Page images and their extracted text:
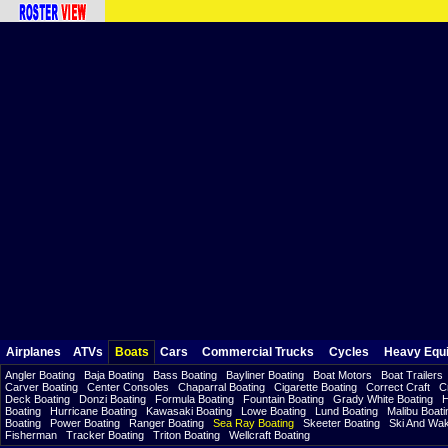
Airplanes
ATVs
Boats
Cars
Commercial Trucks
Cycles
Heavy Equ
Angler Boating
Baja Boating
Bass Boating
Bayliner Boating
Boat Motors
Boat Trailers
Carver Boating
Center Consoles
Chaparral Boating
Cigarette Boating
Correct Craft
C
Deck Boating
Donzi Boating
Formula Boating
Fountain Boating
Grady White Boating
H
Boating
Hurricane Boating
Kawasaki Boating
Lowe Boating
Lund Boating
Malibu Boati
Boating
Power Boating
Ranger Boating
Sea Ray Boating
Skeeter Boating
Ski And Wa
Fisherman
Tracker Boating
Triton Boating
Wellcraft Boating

--

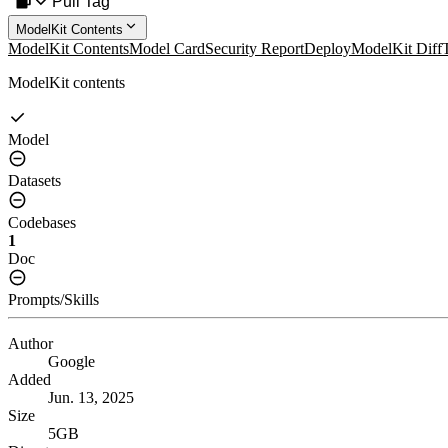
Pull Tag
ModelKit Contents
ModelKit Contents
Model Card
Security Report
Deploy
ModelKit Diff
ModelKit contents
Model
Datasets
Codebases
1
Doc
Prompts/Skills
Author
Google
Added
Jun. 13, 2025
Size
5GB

Assigned task: Collect every line of the material that contains the string "ModelKit".

Result of the exercise:
ModelKit Contents
ModelKit Contents
ModelKit Diff
ModelKit contents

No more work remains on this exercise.